** start of PROVIDED TEXT **
Hosea 1:4-9 report that Hosea and Gomer had three children. As products of this relationship which symbolized the one between God and the people, God instructed Hosea to give them names which symbolized God’s judgment on the people because of their unfaithfulness. The names were No Mercy, Not My People and Jezreel, which was the name of a valley where judgment would be carried out.

God wanted the people to understand there were consequences for their unfaithful behavior. Those consequences would take the form of judgment in which the people would lose their place as God’s people and God would have no mercy in executing punishment.

Though the names clearly announce this coming judgment, the children are encouraged to plead with their mother, Gomer, to give up her former lifestyle of seeking other lovers and be devoted to her husband. The people apparently had pursued other gods for so long they even had begun to give those gods credit for the blessings which God had given.

Through this image, God was pleading with the people to give up the other gods and return to their true God. If they refused, judgment would not only fall on them, but their children would also suffer.

Today in the church in the United States, it can be easy to fall into comfortable complacency. We often emphasize God’s love so strongly we forget that love demands personal holiness on the part of the human object. Just as we seek to teach our children about consequences, we should never forget our actions in relation to God also have consequences including punishment for unfaithfulness.

Possibility of reconciliation (Hosea 3:1-5)
** end of PROVIDED TEXT **
** start of DATA EXCERPT **
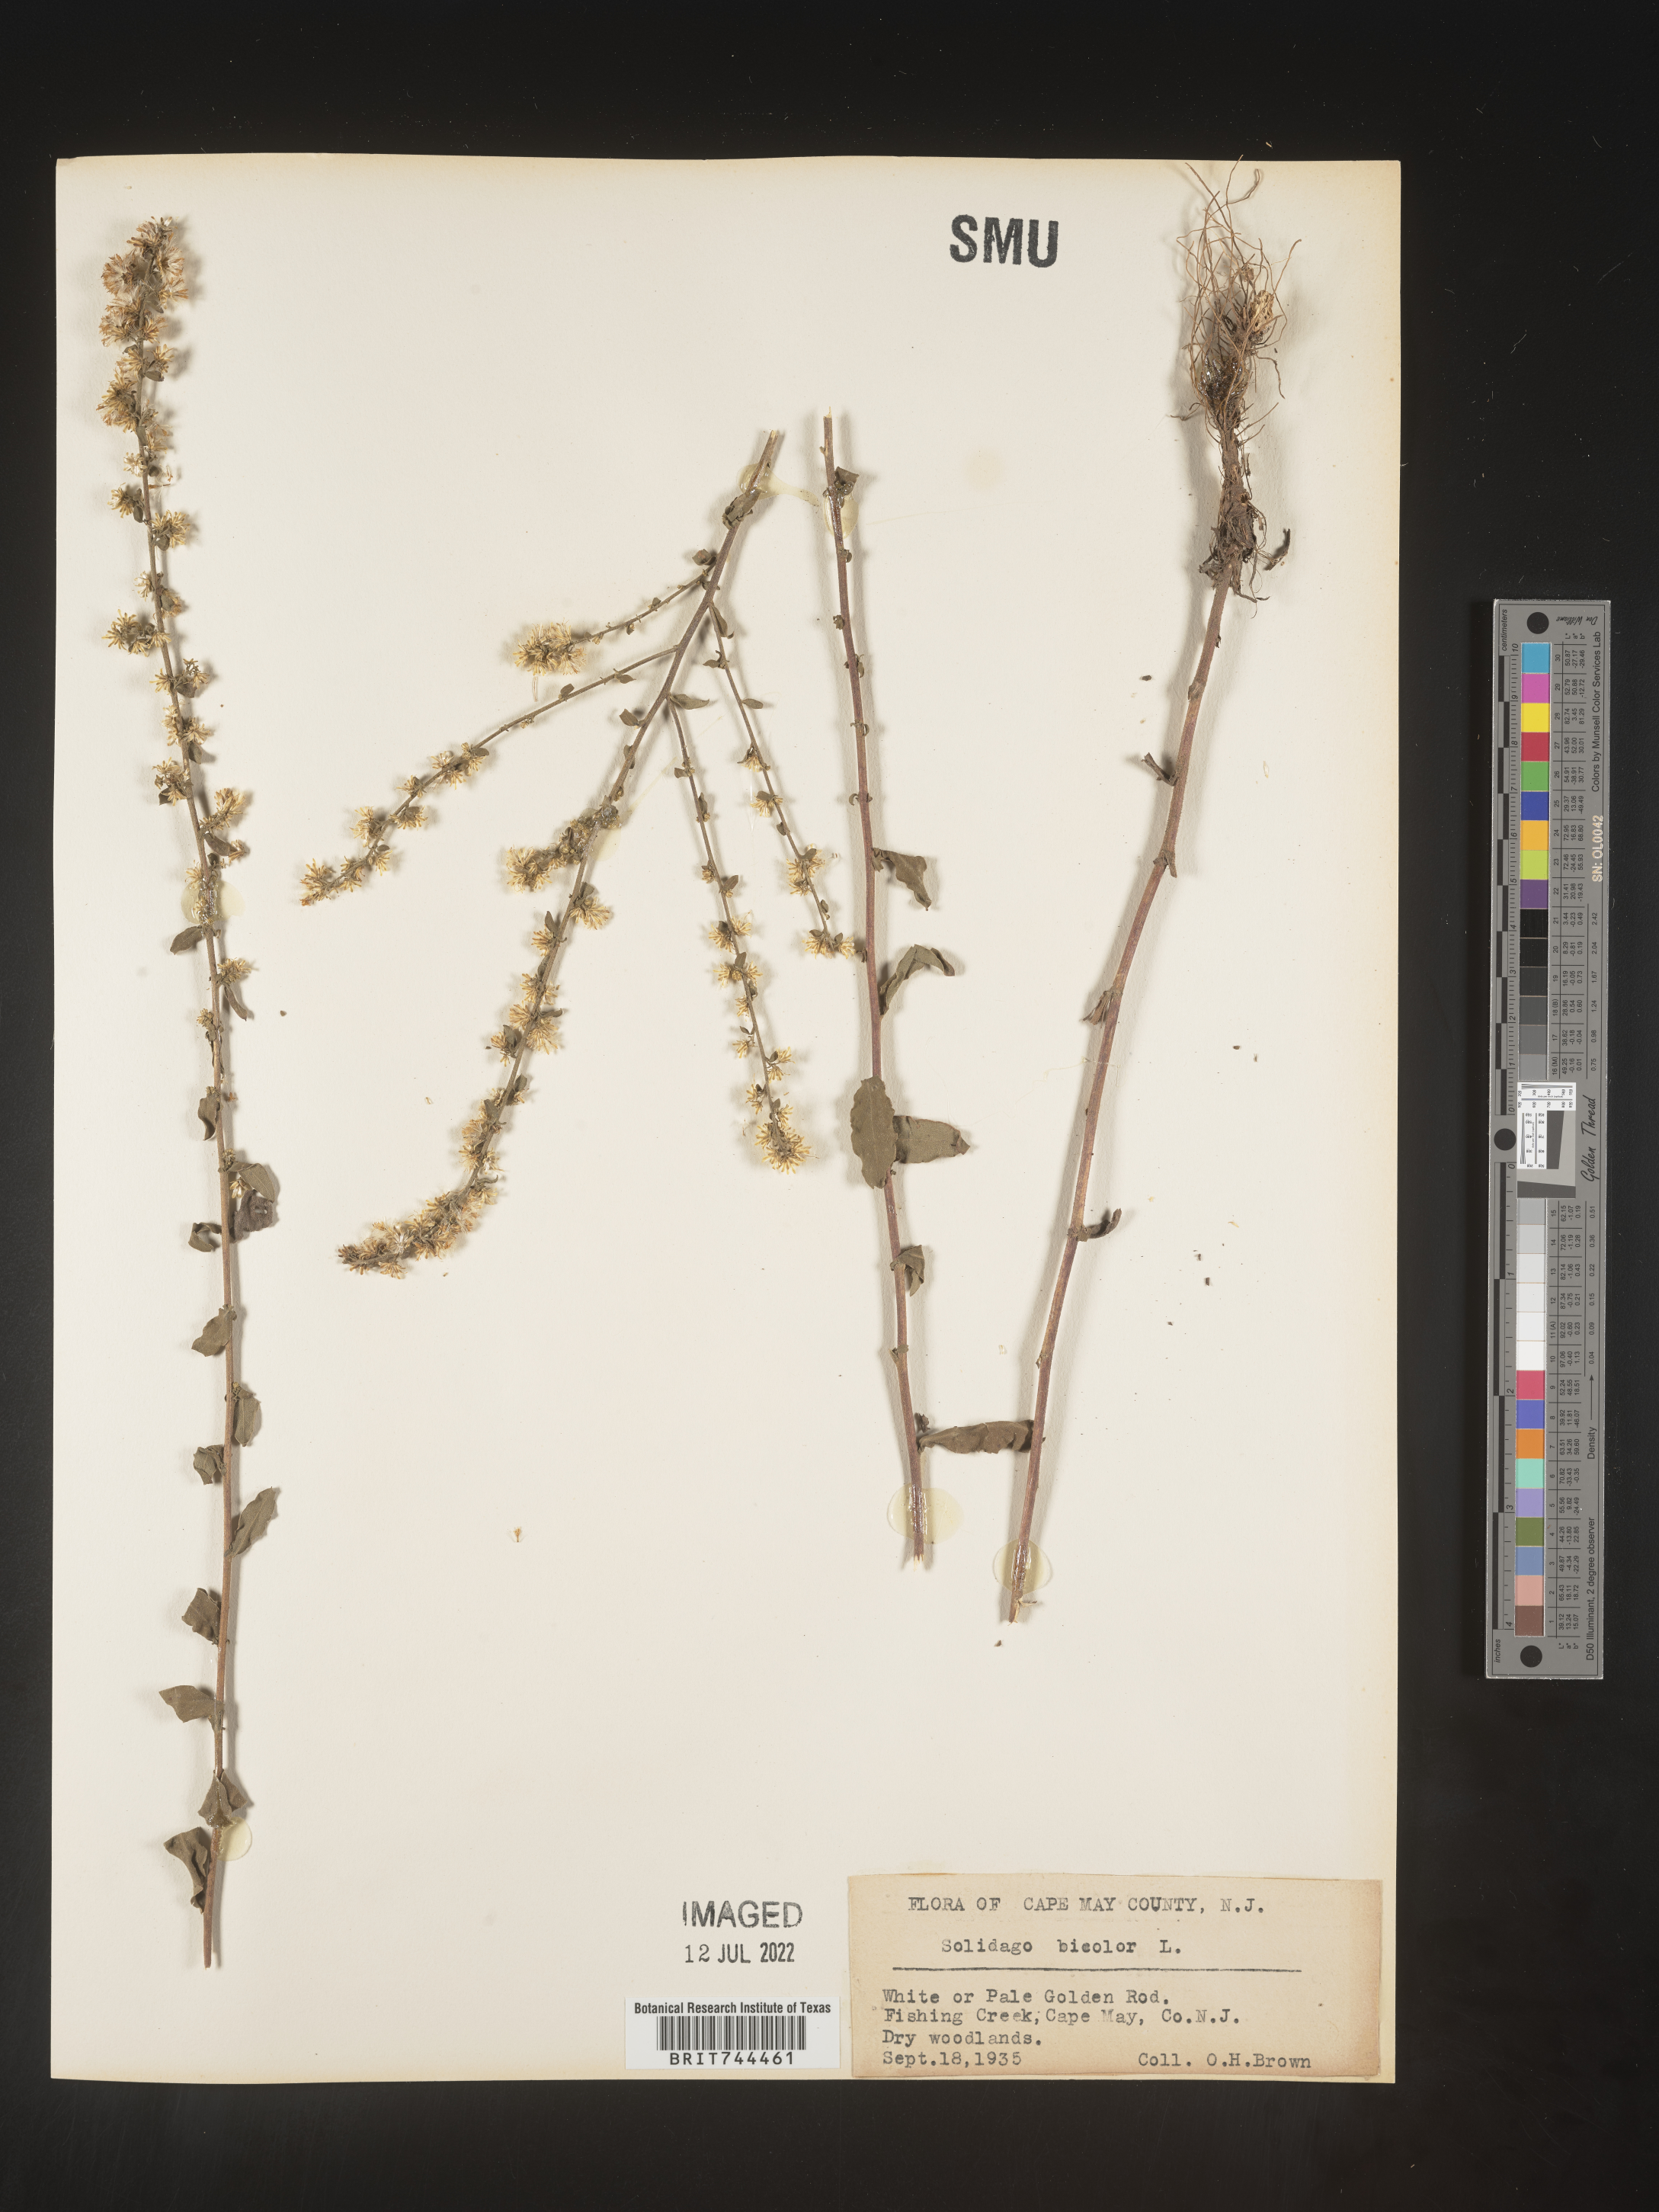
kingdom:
** end of DATA EXCERPT **
- **BRIEF A**
From the commentary on Hosea, transcribe the passage from "Today in the" up to and including "reconciliation (Hosea 3:1-5)".
- **BRIEF B**
According to the commentary on Hosea, what names were given to the three children of Hosea and Gomer?
- **BRIEF C**
Take the commentary on Hosea further, picking up after its final line.

- **OUTPUT A**
Today in the church in the United States, it can be easy to fall into comfortable complacency. We often emphasize God’s love so strongly we forget that love demands personal holiness on the part of the human object. Just as we seek to teach our children about consequences, we should never forget our actions in relation to God also have consequences including punishment for unfaithfulness.

Possibility of reconciliation (Hosea 3:1-5)

- **OUTPUT B**
No Mercy, Not My People and Jezreel.

- **OUTPUT C**
Despite humanity’s tendency to wander away from God, God continues to love humanity and desires reconciliation above all else. Out of God’s great love for humanity, he not only is willing to take individuals back who return, God has acted in ways intended to draw people back to God. The entire Bible is a record of God’s countless attempts to restore the broken relationship. Even when God punishes, it is intended to correct behavior and lead the individual or group back to God.

Verse four is a description of God’s ultimate punishment in driving the people out of the Promised Land and into exile. This was the one step which the people thought God never would take since the land had been such a central part of God’s promises to Abraham. Yet God did use the Assyrians and Babylonians to remove the people from the land.

Verse five describes the return of the remnant to the land following the exile. As one looks at the history of the people following the exile, the people never again worshipped false gods. Though it cost the people a generation out of the land, reconciliation was achieved through God’s grace.

God’s desire is that judgment never should be the final word. All the true prophets in the Bible proclaimed hope along with judgment. That promise is the same today. All the unfaithful followers who are willing to repent always can come home.